■ Exercise ■
Copy out all lines of the material below in which "Social" occurs.

■ Recorded information ■
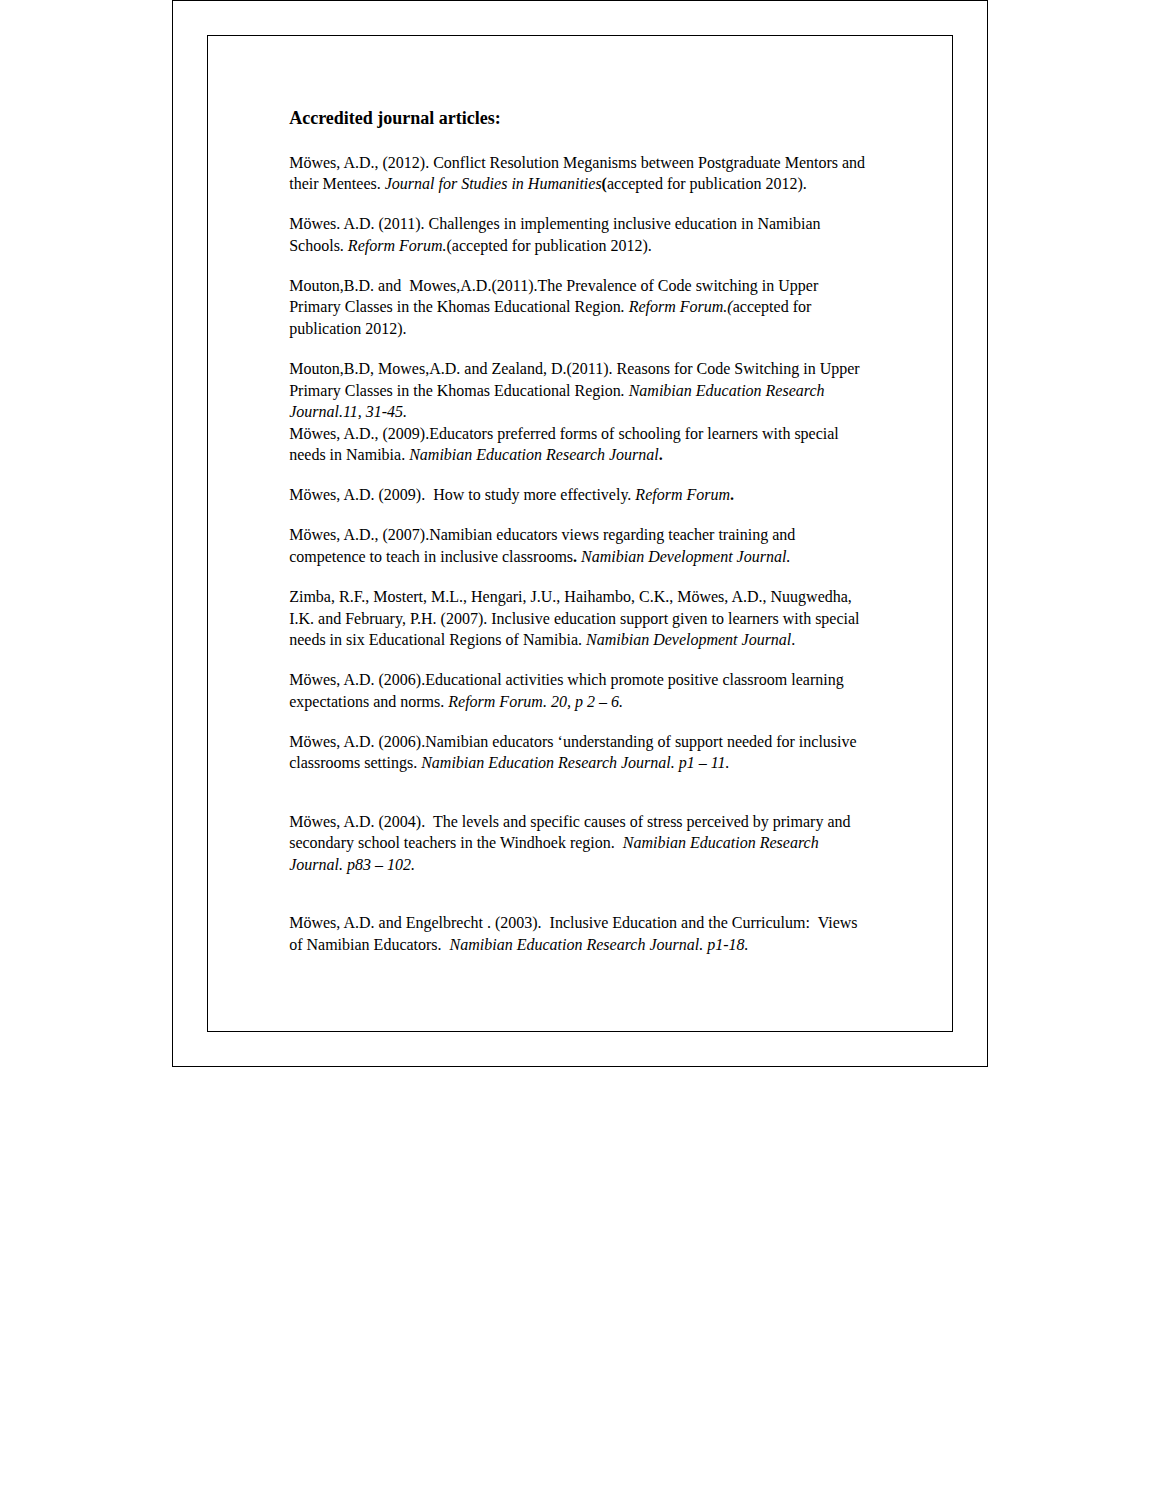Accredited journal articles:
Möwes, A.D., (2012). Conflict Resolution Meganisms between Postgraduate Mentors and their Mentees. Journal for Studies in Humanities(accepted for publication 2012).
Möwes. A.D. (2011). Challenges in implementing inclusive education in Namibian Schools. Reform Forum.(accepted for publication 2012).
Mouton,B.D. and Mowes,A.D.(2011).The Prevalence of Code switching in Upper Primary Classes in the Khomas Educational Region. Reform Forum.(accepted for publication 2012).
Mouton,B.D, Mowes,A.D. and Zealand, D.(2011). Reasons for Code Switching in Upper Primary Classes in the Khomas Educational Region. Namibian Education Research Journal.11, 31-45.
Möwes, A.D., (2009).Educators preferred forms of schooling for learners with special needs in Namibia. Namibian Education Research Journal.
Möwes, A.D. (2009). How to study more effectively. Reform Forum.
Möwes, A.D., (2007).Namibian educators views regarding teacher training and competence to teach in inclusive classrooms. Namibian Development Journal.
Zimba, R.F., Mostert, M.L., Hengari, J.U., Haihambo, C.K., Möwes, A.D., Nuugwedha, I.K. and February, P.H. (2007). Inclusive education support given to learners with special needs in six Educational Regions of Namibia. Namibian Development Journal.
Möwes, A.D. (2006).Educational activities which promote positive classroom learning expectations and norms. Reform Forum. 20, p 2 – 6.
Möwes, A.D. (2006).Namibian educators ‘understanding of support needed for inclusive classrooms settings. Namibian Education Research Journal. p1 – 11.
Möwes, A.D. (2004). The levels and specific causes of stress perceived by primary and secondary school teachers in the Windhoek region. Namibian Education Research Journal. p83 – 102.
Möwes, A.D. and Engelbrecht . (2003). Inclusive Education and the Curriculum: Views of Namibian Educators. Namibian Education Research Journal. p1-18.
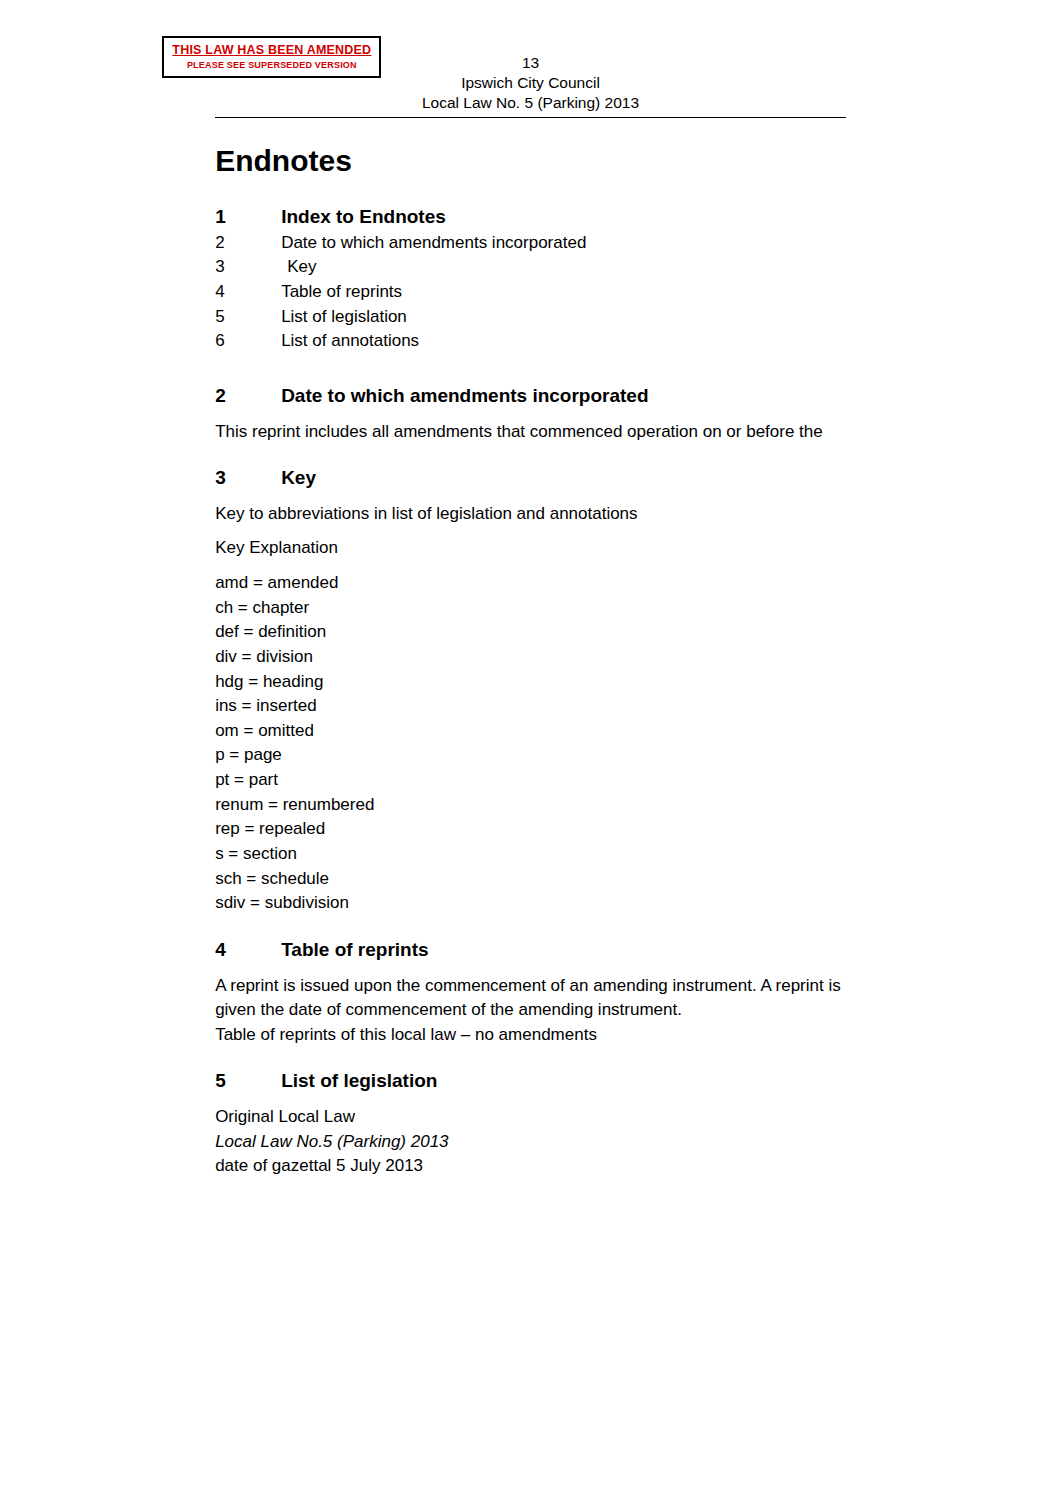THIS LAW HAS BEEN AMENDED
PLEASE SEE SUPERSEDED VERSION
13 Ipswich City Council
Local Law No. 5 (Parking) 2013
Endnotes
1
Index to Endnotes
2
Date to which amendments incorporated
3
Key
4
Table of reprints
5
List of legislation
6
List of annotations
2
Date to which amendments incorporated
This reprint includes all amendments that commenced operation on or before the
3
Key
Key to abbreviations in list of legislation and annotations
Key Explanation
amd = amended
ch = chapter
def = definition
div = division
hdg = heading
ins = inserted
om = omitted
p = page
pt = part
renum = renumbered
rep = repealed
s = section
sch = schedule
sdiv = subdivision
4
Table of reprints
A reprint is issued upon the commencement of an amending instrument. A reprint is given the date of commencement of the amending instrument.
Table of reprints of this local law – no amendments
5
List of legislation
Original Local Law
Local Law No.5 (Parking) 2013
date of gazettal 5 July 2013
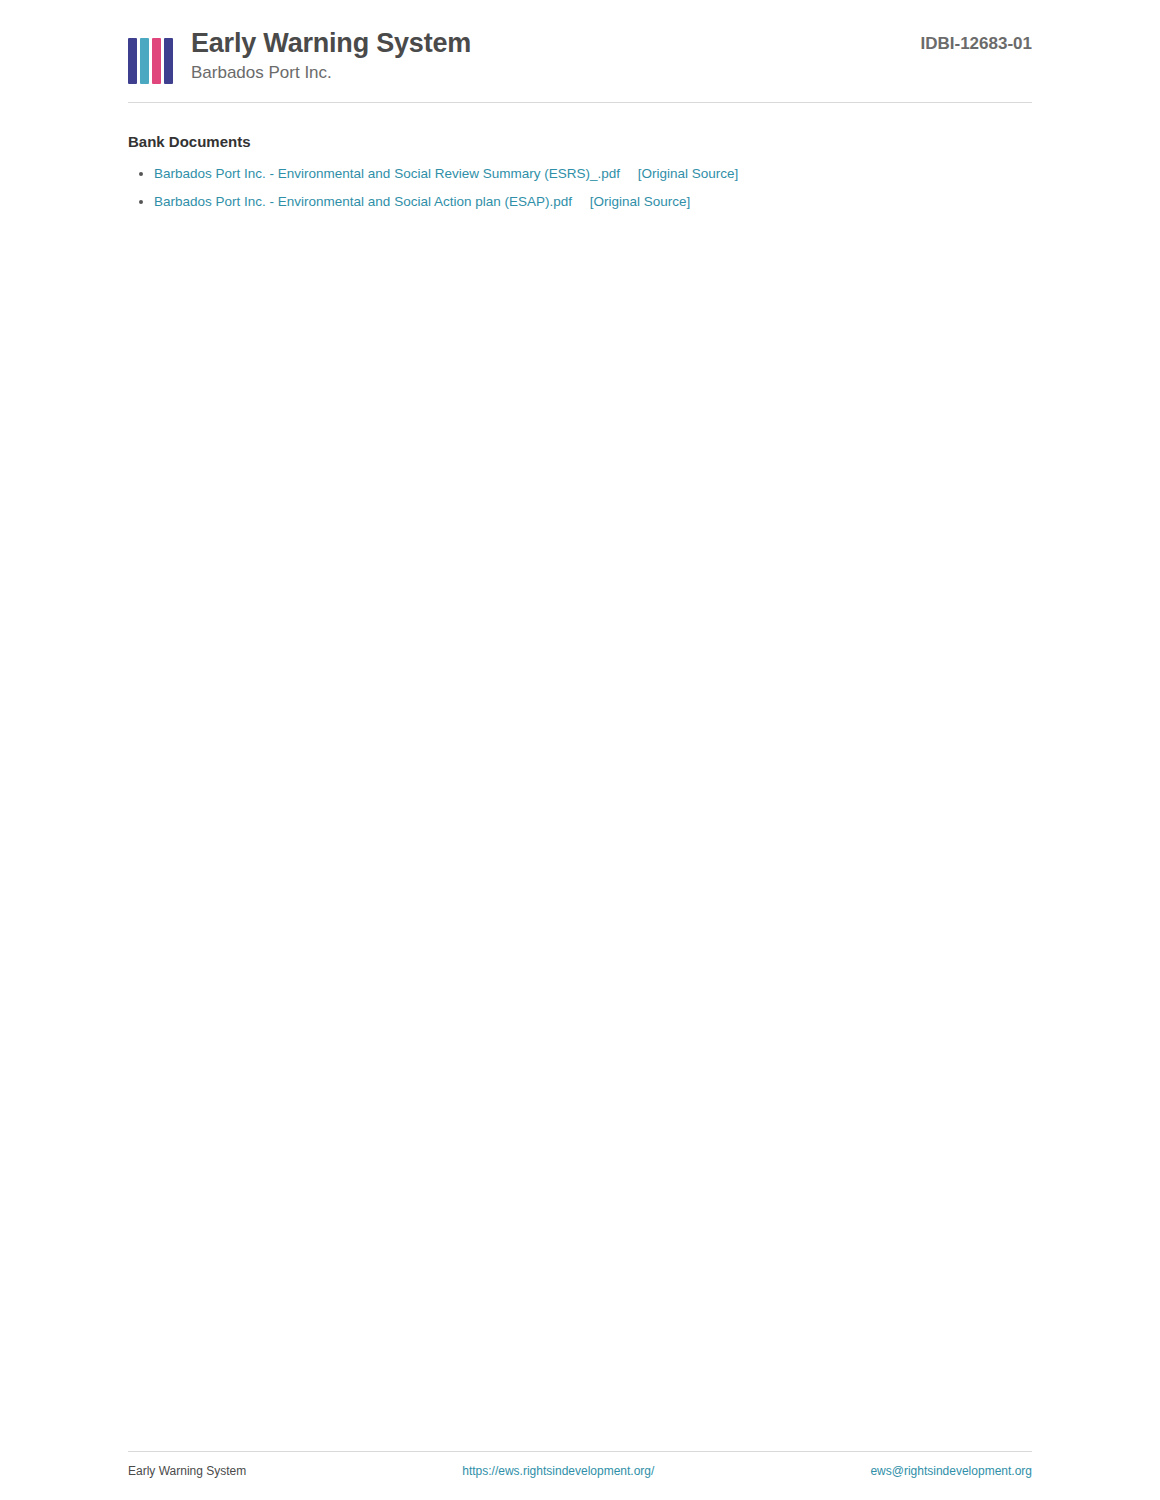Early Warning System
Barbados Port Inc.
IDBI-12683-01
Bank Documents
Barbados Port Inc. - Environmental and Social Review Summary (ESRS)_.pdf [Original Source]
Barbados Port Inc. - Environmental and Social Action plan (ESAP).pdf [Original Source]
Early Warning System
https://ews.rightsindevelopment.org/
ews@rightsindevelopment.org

■ Answer section ■
Barbados Port Inc. - Environmental and Social Review Summary (ESRS)_.pdf [Original Source]
Barbados Port Inc. - Environmental and Social Action plan (ESAP).pdf [Original Source]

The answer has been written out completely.